With Andy Burnham confirming he will run for the leadership, he is widely expected to enter Downing Street unopposed by 1 September. Gilts sold off on Friday on the by-election news before easing back earlier this week on the resignation. Burnham has been actively working to reassure markets, distancing himself from prior "in hock to the bond markets" comments and signalling broad fiscal continuity with Reeves, but his historically left-of-Starmer instincts mean any perceived softening of fiscal discipline could revive a UK-specific risk premium in gilts and sterling. (BBC)
USD
This month saw the first Federal Reserve meeting with Chair Walsh at the helm. Expectation had been for a President-leaning policy stance, being to cut rates and thereby further stimulate the economy by bringing down borrowing costs. Whilst there was no change in headline, Walsh himself seems to be more concerned with inflation at this point, indicating that he was not afraid to raise rates. Much like in the Eurozone, there has been a shift in how the central bank will vocalise its thinking. Forward guidance, previously in place to avoid market shocks out there, is to be replaced with that now infamous data-led approach in order to remain more nimble in these uncertain times (ODaily).
May’s job report demonstrated not just resilience but growth.

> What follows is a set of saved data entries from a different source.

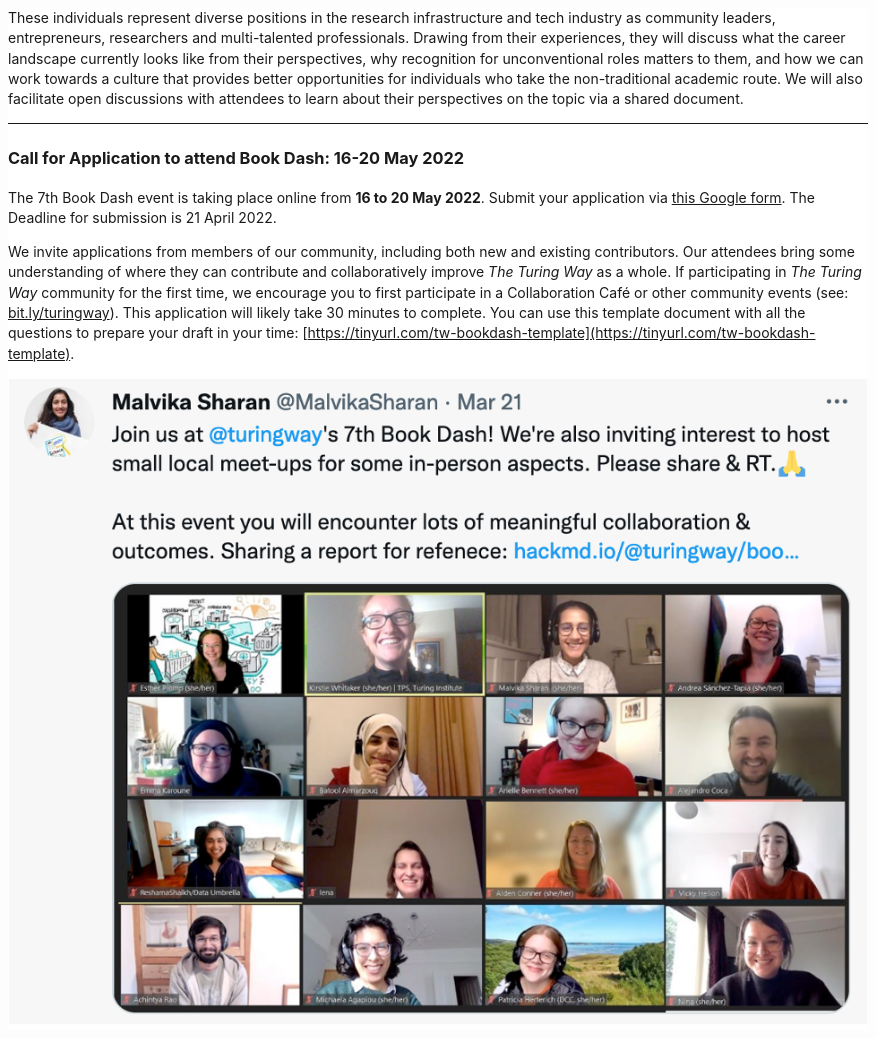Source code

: These individuals represent diverse positions in the research infrastructure and tech industry as community leaders, entrepreneurs, researchers and multi-talented professionals.
Drawing from their experiences, they will discuss what the career landscape currently looks like from their perspectives, why recognition for unconventional roles matters to them, and how we can work towards a culture that provides better opportunities for individuals who take the non-traditional academic route. 
We will also facilitate open discussions with attendees to learn about their perspectives on the topic via a shared document.

* * *

### Call for Application to attend Book Dash: 16-20 May 2022

The 7th Book Dash event is taking place online from **16 to 20 May 2022**. Submit your application via [this Google form](https://forms.gle/uEbu1FJMmdfgGwvW6). The Deadline for submission is 21 April 2022.

We invite applications from members of our community, including both new and existing contributors. 
Our attendees bring some understanding of where they can contribute and collaboratively improve _The Turing Way_ as a whole. If participating in _The Turing Way_ community for the first time, we encourage you to first participate in a Collaboration Café or other community events (see: [bit.ly/turingway](http://bit.ly/turingway)).
This application will likely take 30 minutes to complete. 
You can use this template document with all the questions to prepare your draft in your time: [https://tinyurl.com/tw-bookdash-template](https://tinyurl.com/tw-bookdash-template).

![Malvika's tweet inviting application to this Book Dash.](images/2022-03-bookdash-03.png)
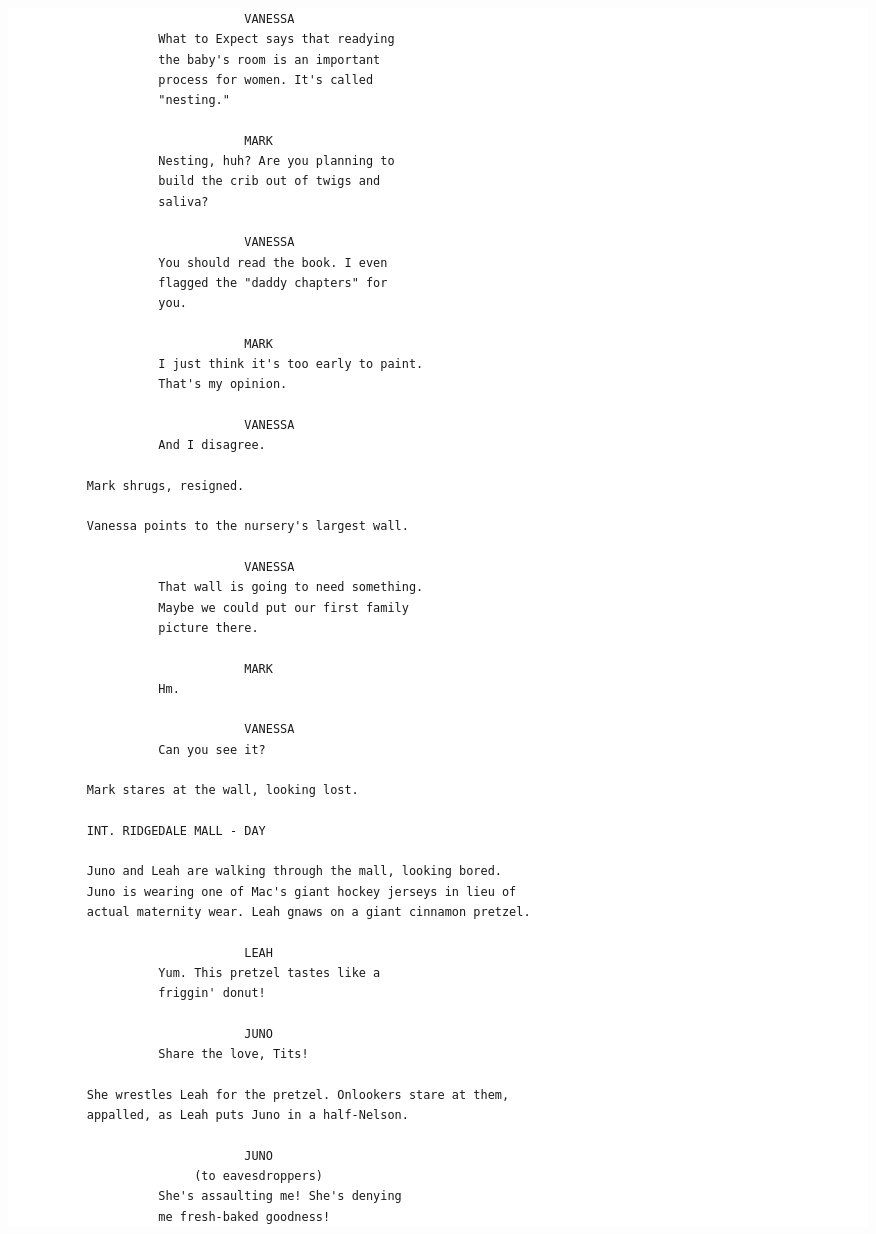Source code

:                                      VANESSA
                         What to Expect says that readying 
                         the baby's room is an important 
                         process for women. It's called 
                         "nesting."

                                     MARK
                         Nesting, huh? Are you planning to 
                         build the crib out of twigs and 
                         saliva?

                                     VANESSA
                         You should read the book. I even 
                         flagged the "daddy chapters" for 
                         you.

                                     MARK
                         I just think it's too early to paint. 
                         That's my opinion.

                                     VANESSA
                         And I disagree.

               Mark shrugs, resigned.

               Vanessa points to the nursery's largest wall.

                                     VANESSA
                         That wall is going to need something. 
                         Maybe we could put our first family 
                         picture there.

                                     MARK
                         Hm.

                                     VANESSA
                         Can you see it?

               Mark stares at the wall, looking lost.

               INT. RIDGEDALE MALL - DAY

               Juno and Leah are walking through the mall, looking bored. 
               Juno is wearing one of Mac's giant hockey jerseys in lieu of 
               actual maternity wear. Leah gnaws on a giant cinnamon pretzel.

                                     LEAH
                         Yum. This pretzel tastes like a 
                         friggin' donut!

                                     JUNO
                         Share the love, Tits!

               She wrestles Leah for the pretzel. Onlookers stare at them, 
               appalled, as Leah puts Juno in a half-Nelson.

                                     JUNO
                              (to eavesdroppers)
                         She's assaulting me! She's denying 
                         me fresh-baked goodness!
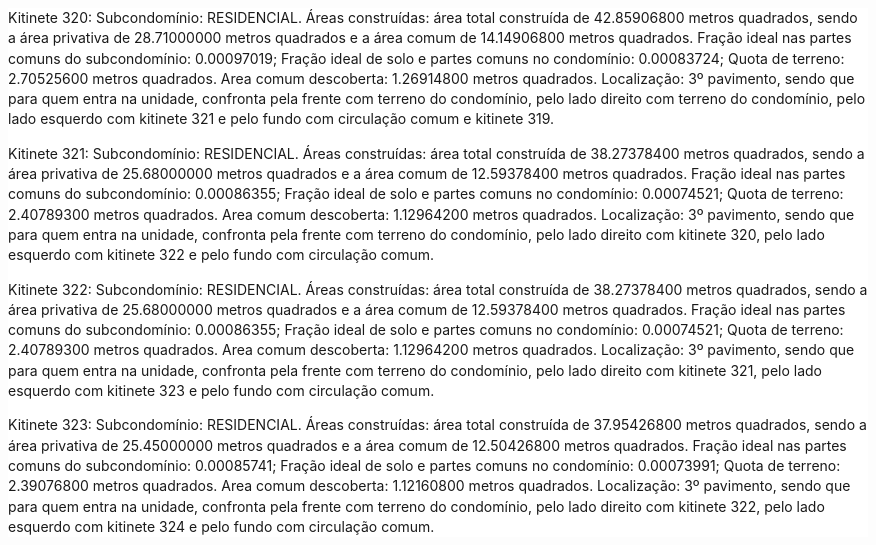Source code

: 

Kitinete 320:
Subcondomínio: RESIDENCIAL.
Áreas construídas: área total construída de 42.85906800 metros quadrados,
sendo a área privativa de 28.71000000 metros quadrados
e a área comum de 14.14906800 metros quadrados.
Fração ideal nas partes comuns do subcondomínio: 0.00097019;
Fração ideal de solo e partes comuns no condomínio: 0.00083724;
Quota de terreno: 2.70525600 metros quadrados.
Area comum descoberta: 1.26914800 metros quadrados.
Localização: 3º pavimento, sendo que para quem entra na unidade,
confronta pela frente com terreno do condomínio,
pelo lado direito com terreno do condomínio,
pelo lado esquerdo com kitinete 321
e pelo fundo com circulação comum e kitinete 319.



Kitinete 321:
Subcondomínio: RESIDENCIAL.
Áreas construídas: área total construída de 38.27378400 metros quadrados,
sendo a área privativa de 25.68000000 metros quadrados
e a área comum de 12.59378400 metros quadrados.
Fração ideal nas partes comuns do subcondomínio: 0.00086355;
Fração ideal de solo e partes comuns no condomínio: 0.00074521;
Quota de terreno: 2.40789300 metros quadrados.
Area comum descoberta: 1.12964200 metros quadrados.
Localização: 3º pavimento, sendo que para quem entra na unidade,
confronta pela frente com terreno do condomínio,
pelo lado direito com kitinete 320,
pelo lado esquerdo com kitinete 322
e pelo fundo com circulação comum.



Kitinete 322:
Subcondomínio: RESIDENCIAL.
Áreas construídas: área total construída de 38.27378400 metros quadrados,
sendo a área privativa de 25.68000000 metros quadrados
e a área comum de 12.59378400 metros quadrados.
Fração ideal nas partes comuns do subcondomínio: 0.00086355;
Fração ideal de solo e partes comuns no condomínio: 0.00074521;
Quota de terreno: 2.40789300 metros quadrados.
Area comum descoberta: 1.12964200 metros quadrados.
Localização: 3º pavimento, sendo que para quem entra na unidade,
confronta pela frente com terreno do condomínio,
pelo lado direito com kitinete 321,
pelo lado esquerdo com kitinete 323 
e pelo fundo com circulação comum.



Kitinete 323:
Subcondomínio: RESIDENCIAL.
Áreas construídas: área total construída de 37.95426800 metros quadrados,
sendo a área privativa de 25.45000000 metros quadrados
e a área comum de 12.50426800 metros quadrados.
Fração ideal nas partes comuns do subcondomínio: 0.00085741;
Fração ideal de solo e partes comuns no condomínio: 0.00073991;
Quota de terreno: 2.39076800 metros quadrados.
Area comum descoberta: 1.12160800 metros quadrados.
Localização: 3º pavimento, sendo que para quem entra na unidade,
confronta pela frente com terreno do condomínio,
pelo lado direito com kitinete 322,
pelo lado esquerdo com kitinete 324
e pelo fundo com circulação comum.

Unemployment held at 4.3% and an additional 172K roles had been newly created. The numbers certainly beat expectations. Popping the hood, though, there are areas to pay attention to. Labour underutilisation is up along with periods between roles for those seeking work (Center for American Progress).
Most important in all of this right now though is inflation. The annual rate rose to 4.2%, up 0.40%, and the highest since April 2023. These are not the numbers you want. One can see how Chair Walsh has nowhere to go right now. The market does not appear to need the cancelled forward guidance, with the curve being the last to price in hikes to now being the most aggressive with almost two full hikes priced in for March of next year (0.46%, Bloomberg WIRP 23 June). Green shoots on output, at least, though, from the S&P purchasing managers index going through the all-important expansionary territory of 50 printing a healthy 52.2 (Bloomberg). Services, though, remain sluggish.
Overall, real GDP rose to 1.62% quarter on quarter according to the late May release (Bureau of Economic Analysis) led by non-residential fixed investment along with consumer and government spending rises. Residential investment and net exports shrank.
So what?
Rates have continued to remain higher for longer, and chatter that there is room to cut has all but gone. It seems we are now firmly back into the hiking cycle, albeit with considerable caution and frankly less conviction. Risk appetite remains high, credit premia low. The continued resilience of markets remains admirable. How long these conditions hold is hard to predict. It seems to me that for holders of cash, the landscape is certainly looking better than it has for some time.
*TreasurySpring’s blogs and commentaries are provided for general information purposes only, and do not constitute legal, investment or other advice.